From the opening Largo there is a sense of a rather cavernous acoustic plaguing proceedings – distant trumpets and adequately caught strings fight against raging thunder effects that seem places not a foot away from the left channel microphone. Consequently, you are left juggling the volume between what makes listening sufficiently audible and comfortable. Things are exacerbated with the entry of the chorus. This surely must be a live or ‘as live’ performance – although there is no applause or audience interruption to give the fact away: the choral ending to the prologue sounds so rough, pushed and ill-focused that I can’t imagine any producer anywhere sanctioning it for commercial release.

The soloists also immediately announce that this is far from an Italian cast at work. I’ve heard worse Italian pronunciation – but more often than not the singers suffer from one minute being close to and then away from the microphones – so the text lapses towards indistinctness. Of course the opera is a relative rarity in that it is built around a star bass (or bass-baritone) in the title role. Nicola Ghiuselev undoubtedly fulfilled the star bass criterion, having both the presence and the vocal ability to bring the role easily within his grasp – but even this is not enough were he to be placed beside a true Italian bass such as Ezio Pinza. Comparing the two in the Act I aria “Son lo spirito che nega”, Pinza brings a suavity to the role that makes Mefistofele more terrifying and Faust’s agreement to the pact not only more inevitable but more dramatically believable too.

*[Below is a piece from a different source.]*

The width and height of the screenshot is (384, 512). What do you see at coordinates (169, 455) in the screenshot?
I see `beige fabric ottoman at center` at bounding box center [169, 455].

Kaloudi Kaloudov’s tenor serves Faust in a well focused though slightly nasal way, in common with many Eastern European tenors – but there is little in it that will cause undue offence, and much the same can be said for Mincho Popov in the small role of Wagner. Whilst I’m on small roles, why does the booklet or case not list the singers taking the roles of Marta, Panatalis and Nerčo?

In productions and on recordings too the soprano roles of Margherita and Elena are often taken by the same singer: not so here. Stefka Evstatieva’s Margherita has the more extensive part and also the better music, even if one aria forms the basis of that view (“L’altra notte in fondo al mare”, Act III). She copes valiantly with it shading down to a well focused pianissimo when needed. Rumjana Bareva as Elena hardly has a character to get into, confined as she is to the 24 minutes of Act IV, but the voice is not well caught generally even if the high notes are thrown out with feeling. Overall I wished Evstatieva had taken on both roles.

Marinov keeps moving reasonably commendably without much individuality, but there’s little he can do to hide Boito’s shortcomings. Those of the accompanying notes however are another matter – barely a paragraph on the work, followed by a synopsis: a poor show when more could have been done.

Those desperate for a complete recording should look elsewhere, and there are a few to choose from. I’d actually be tempted to skip them all and opt for the few highlights the work contains on one or two ‘recital’ discs – that way at least Boito still retains some dignity as a composer.